Community college is acceptable. All you have to do is list the course and the book on the cirriculum that you submit to your district when you file your papers at the beginning of the school year. And even with the grade card from college, you still have to have the certified teacher review and accept your child's work from the past year. No way around it, unless you get a work release for a child 16 or older.

Another way to get around the certification requirement is to post an ad at a local college where they offer teaching courses. You would probably get newly certified teachers to review the work with very few problems. My step sister would have jumped at the chance to get a little extra cash between being certified and landing an actual teaching job. Unfortunately for me, she took a couple years too long to get her certification.

country_wife, an hour in which direction?


----------



## country_wife

Danaus29 said:


> "Dropping out" is not an option for home schooled children, I checked when my kids were school age. You would have to enroll them in school in order to withdrawal them. Stupid, but that is the law. And yes, they can graduate from high school at 15 and not fall under the state mandated compulsory attendance age but home schoolers are still required to fill out the paperwork until the child turns 18. I have checked, even with an attorney. There is no legal way around the 18 year requirement. Even the Mennonites and Amish that have their own schools can graduate students that are as young as 12, but home school paperwork is required until the age of 18. ...
> .
> country_wife, an hour in which direction?

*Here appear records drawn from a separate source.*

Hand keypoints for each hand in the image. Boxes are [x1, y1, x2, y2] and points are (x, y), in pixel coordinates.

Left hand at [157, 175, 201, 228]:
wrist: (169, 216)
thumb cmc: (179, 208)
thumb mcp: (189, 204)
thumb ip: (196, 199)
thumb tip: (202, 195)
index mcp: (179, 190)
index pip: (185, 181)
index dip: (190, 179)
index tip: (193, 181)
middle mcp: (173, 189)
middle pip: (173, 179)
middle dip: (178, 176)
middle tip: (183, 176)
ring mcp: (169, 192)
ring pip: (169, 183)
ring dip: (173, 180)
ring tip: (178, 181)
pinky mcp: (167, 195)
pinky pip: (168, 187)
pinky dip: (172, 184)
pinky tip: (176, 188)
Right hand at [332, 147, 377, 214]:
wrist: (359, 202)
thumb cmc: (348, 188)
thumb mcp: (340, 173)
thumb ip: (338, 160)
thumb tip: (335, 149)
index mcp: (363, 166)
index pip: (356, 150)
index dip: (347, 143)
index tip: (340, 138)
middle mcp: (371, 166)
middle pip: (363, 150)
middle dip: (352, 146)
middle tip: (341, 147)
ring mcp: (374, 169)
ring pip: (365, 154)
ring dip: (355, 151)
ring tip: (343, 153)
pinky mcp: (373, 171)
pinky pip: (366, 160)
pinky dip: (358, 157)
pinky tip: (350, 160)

This is pretty much the same answer I'm getting everywhere. We can graduate her now, but we'll still have to do assessments until the year she turns 18. As it works out, it's only an extra year, so we'll probably just keep up what we've been doing. She's working her way through college textbooks this year, so next year will most likely be more of the same, along with a part time job. She was hoping to work full time, but because of the required work permit for students, she'll be stuck with part time during the school year. 

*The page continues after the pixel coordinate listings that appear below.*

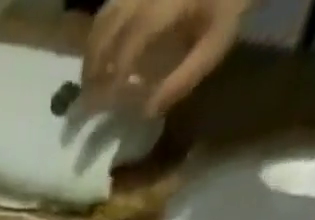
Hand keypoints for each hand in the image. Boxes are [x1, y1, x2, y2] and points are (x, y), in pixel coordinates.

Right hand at [83, 0, 248, 117]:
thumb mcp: (213, 46)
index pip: (126, 49)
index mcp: (162, 9)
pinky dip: (99, 32)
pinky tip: (99, 52)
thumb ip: (181, 80)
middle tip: (85, 101)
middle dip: (92, 69)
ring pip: (103, 17)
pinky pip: (110, 6)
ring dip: (91, 52)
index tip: (103, 107)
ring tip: (88, 80)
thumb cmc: (229, 4)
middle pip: (105, 32)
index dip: (112, 80)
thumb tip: (146, 112)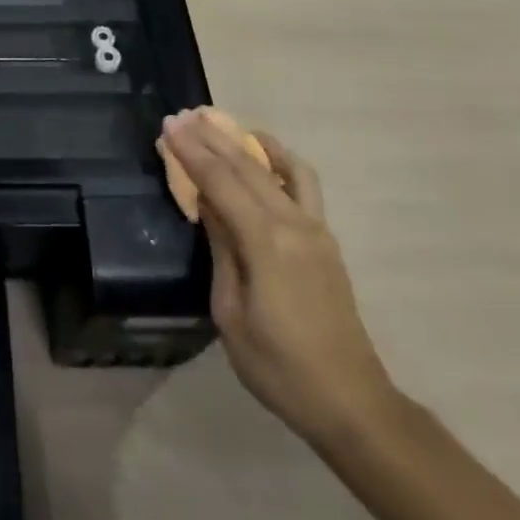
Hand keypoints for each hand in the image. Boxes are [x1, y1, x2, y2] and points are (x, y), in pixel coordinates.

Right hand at [161, 109, 401, 448]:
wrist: (351, 403)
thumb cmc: (279, 366)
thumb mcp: (230, 312)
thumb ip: (221, 249)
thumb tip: (207, 203)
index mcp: (266, 242)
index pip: (220, 182)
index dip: (191, 152)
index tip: (168, 125)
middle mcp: (294, 224)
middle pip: (248, 167)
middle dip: (212, 138)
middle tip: (182, 117)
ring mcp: (315, 230)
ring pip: (278, 168)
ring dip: (246, 142)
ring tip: (220, 124)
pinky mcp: (325, 240)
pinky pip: (303, 185)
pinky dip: (280, 161)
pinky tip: (263, 155)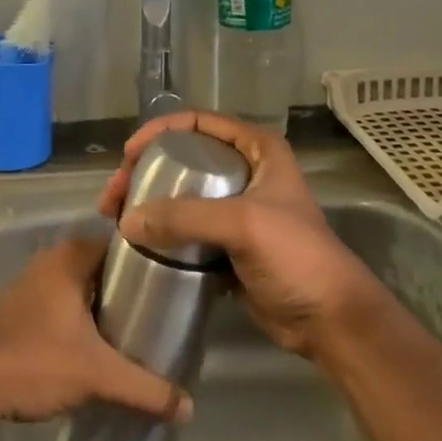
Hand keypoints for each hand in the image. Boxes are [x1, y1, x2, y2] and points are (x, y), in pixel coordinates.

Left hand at [0, 230, 192, 424]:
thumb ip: (145, 389)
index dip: (150, 258)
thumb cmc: (34, 361)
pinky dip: (84, 319)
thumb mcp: (97, 375)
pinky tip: (102, 345)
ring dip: (106, 306)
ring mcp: (31, 286)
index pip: (122, 243)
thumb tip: (189, 408)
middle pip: (104, 268)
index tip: (177, 280)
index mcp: (70, 258)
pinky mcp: (19, 311)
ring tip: (140, 330)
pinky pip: (64, 305)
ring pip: (83, 288)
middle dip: (132, 288)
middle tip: (164, 311)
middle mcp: (50, 262)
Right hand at [101, 111, 383, 358]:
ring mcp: (235, 210)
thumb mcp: (243, 224)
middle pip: (183, 159)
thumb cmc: (296, 257)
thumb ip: (185, 217)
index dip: (159, 131)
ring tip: (115, 221)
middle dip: (144, 172)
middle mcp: (245, 173)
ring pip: (180, 196)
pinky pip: (185, 230)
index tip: (128, 155)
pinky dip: (161, 234)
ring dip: (147, 204)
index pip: (199, 123)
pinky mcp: (226, 245)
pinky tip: (136, 243)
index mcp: (258, 151)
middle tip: (113, 197)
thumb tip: (127, 222)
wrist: (328, 318)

We're 45 minutes north of Polaris.

Thanks, everyone, for the input!


----------



## Danaus29

Wow! You are pretty close. I probably went close to your place when I went to Greenwich on Tuesday. I'm actually off I-71, exit 97, down in Darbydale.


----------



## lyceum

My brother was 16 when he finished home school. He went to community College for a year before transferring to Purdue without any problems at all.

Carisa


----------